The stack trace: http://pastebin.com/TibCax2t
The only thing I've done differently from the sample is that I used entity framework's code first approach, an I think the sample was done using a designer which autogenerated the entities.
Thank you in advance.
If you started from the example, the problem Andrew is talking about stays in DatabaseKeyNonceStore.cs.
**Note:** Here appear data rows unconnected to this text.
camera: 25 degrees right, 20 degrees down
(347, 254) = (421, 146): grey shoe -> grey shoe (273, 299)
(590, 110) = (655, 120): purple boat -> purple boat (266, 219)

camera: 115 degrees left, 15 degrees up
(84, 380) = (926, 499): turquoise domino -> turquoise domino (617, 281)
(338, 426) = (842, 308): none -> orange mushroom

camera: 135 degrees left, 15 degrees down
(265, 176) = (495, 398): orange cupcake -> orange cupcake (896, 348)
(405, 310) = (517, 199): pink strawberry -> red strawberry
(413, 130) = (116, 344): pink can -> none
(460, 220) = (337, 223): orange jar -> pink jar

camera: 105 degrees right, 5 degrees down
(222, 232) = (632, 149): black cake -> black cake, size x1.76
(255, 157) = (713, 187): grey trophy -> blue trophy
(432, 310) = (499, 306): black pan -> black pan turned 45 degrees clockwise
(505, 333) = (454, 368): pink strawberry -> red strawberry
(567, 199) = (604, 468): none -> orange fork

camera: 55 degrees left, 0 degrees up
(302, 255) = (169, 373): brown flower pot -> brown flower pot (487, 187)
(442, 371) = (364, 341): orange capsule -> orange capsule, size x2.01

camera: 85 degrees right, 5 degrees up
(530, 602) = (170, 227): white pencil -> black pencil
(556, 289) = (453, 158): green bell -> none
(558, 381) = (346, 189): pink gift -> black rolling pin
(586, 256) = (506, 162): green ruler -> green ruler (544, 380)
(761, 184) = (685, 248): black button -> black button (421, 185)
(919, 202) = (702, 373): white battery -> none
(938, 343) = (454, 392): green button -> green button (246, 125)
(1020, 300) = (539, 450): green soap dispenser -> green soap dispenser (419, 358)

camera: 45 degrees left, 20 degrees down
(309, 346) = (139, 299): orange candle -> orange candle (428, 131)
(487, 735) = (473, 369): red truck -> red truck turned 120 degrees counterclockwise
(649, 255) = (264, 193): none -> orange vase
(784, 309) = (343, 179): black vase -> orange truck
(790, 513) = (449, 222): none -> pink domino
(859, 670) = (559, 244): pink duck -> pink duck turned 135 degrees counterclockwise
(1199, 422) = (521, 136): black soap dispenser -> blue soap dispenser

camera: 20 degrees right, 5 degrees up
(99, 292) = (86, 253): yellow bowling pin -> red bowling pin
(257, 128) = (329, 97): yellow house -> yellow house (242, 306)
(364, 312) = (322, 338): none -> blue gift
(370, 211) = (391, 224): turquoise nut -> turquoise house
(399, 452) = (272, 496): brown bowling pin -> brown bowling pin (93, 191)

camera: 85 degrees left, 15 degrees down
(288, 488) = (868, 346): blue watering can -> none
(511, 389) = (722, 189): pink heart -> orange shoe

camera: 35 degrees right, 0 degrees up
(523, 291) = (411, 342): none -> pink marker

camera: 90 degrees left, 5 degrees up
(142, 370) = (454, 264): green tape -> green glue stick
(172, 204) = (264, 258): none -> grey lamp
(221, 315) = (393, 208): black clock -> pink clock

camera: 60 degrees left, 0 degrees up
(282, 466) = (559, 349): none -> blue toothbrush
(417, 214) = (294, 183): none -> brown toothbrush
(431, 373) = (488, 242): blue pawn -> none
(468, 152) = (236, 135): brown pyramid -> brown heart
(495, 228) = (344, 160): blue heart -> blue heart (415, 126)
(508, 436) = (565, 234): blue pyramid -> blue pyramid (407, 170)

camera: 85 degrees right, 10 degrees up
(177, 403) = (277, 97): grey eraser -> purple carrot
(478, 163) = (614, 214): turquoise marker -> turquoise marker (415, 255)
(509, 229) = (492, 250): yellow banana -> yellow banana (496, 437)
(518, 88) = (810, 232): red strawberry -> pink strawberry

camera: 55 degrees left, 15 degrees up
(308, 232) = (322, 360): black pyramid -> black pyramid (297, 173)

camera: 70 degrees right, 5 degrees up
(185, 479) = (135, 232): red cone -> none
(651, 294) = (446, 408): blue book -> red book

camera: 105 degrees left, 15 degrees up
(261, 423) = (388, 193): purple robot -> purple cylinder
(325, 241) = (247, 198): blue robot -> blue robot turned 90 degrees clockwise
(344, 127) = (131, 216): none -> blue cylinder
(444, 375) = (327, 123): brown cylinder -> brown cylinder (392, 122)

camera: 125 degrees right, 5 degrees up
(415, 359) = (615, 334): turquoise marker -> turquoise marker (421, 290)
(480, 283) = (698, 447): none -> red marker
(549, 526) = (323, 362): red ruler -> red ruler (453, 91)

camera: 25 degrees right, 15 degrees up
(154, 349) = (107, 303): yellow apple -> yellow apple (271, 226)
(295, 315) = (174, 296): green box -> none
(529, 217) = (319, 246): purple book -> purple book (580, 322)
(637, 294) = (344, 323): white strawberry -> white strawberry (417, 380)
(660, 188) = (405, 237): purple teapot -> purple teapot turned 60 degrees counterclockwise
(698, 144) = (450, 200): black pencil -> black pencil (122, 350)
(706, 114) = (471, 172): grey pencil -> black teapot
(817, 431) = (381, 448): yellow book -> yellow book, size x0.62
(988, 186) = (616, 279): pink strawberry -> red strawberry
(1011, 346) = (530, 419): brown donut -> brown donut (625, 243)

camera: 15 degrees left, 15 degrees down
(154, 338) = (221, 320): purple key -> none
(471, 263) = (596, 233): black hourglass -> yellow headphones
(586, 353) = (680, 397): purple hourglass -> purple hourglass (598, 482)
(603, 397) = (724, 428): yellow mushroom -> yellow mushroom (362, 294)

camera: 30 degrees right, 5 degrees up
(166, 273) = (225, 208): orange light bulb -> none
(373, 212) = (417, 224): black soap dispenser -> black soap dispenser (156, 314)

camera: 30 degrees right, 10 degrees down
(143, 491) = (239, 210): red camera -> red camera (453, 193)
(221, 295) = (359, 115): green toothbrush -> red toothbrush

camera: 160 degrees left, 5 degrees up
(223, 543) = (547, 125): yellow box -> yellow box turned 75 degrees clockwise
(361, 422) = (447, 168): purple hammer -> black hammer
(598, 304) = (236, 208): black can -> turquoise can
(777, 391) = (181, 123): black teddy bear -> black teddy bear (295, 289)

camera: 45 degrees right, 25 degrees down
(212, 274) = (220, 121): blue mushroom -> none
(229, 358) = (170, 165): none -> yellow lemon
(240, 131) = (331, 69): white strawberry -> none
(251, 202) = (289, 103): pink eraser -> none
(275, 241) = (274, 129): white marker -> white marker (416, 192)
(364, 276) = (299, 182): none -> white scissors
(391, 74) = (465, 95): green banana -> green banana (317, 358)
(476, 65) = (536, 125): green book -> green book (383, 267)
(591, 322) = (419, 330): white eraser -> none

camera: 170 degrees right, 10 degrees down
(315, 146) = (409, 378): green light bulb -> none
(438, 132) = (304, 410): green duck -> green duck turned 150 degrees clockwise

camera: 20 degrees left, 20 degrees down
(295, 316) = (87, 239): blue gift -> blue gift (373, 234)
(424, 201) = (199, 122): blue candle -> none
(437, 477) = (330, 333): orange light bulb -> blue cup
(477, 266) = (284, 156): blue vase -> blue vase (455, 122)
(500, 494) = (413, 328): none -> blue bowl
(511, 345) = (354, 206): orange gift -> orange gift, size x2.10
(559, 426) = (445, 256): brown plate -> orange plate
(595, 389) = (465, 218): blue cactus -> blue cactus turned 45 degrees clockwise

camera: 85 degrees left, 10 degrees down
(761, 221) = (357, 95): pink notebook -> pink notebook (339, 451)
The exception is raised by one on these two methods:
public CryptoKey GetKey(string bucket, string handle) {
// It is critical that this lookup be case-sensitive, which can only be configured at the database.
var matches = from key in MvcApplication.DataContext.SymmetricCryptoKeys
where key.Bucket == bucket && key.Handle == handle
select new CryptoKey(key.Secret, key.ExpiresUtc.AsUtc());
return matches.FirstOrDefault();
}
public IEnumerable<KeyValuePair<string, CryptoKey>> GetKeys(string bucket) {
return from key in MvcApplication.DataContext.SymmetricCryptoKeys
where key.Bucket == bucket
orderby key.ExpiresUtc descending
select new KeyValuePair<string, CryptoKey>(key.Handle, new CryptoKey(key.Secret, key.ExpiresUtc.AsUtc()));
}
I've resolved moving initializations outside of the query:
public CryptoKey GetKey(string bucket, string handle) {
// It is critical that this lookup be case-sensitive, which can only be configured at the database.
var matches = from key in db.SymmetricCryptoKeys
where key.Bucket == bucket && key.Handle == handle
select key;
var match = matches.FirstOrDefault();
CryptoKey ck = new CryptoKey(match.Secret, match.ExpiresUtc.AsUtc());
return ck;
}
public IEnumerable<KeyValuePair<string, CryptoKey>> GetKeys(string bucket) {
var matches = from key in db.SymmetricCryptoKeys
where key.Bucket == bucket
orderby key.ExpiresUtc descending
select key;
List<KeyValuePair<string, CryptoKey>> en = new List<KeyValuePair<string, CryptoKey>>();
foreach (var key in matches)
en.Add(new KeyValuePair<string, CryptoKey>(key.Handle, new CryptoKey(key.Secret, key.ExpiresUtc.AsUtc())));
return en.AsEnumerable<KeyValuePair<string,CryptoKey>>();
}
I'm not sure that this is the best way, but it works!
It looks like your ICryptoKeyStore implementation may be attempting to store CryptoKey directly, but it's not a class that is compatible with the Entity framework (due to not have a public default constructor). Instead, define your own entity class for storing the data in CryptoKey and your ICryptoKeyStore is responsible to transition between the two data types for persistence and retrieval.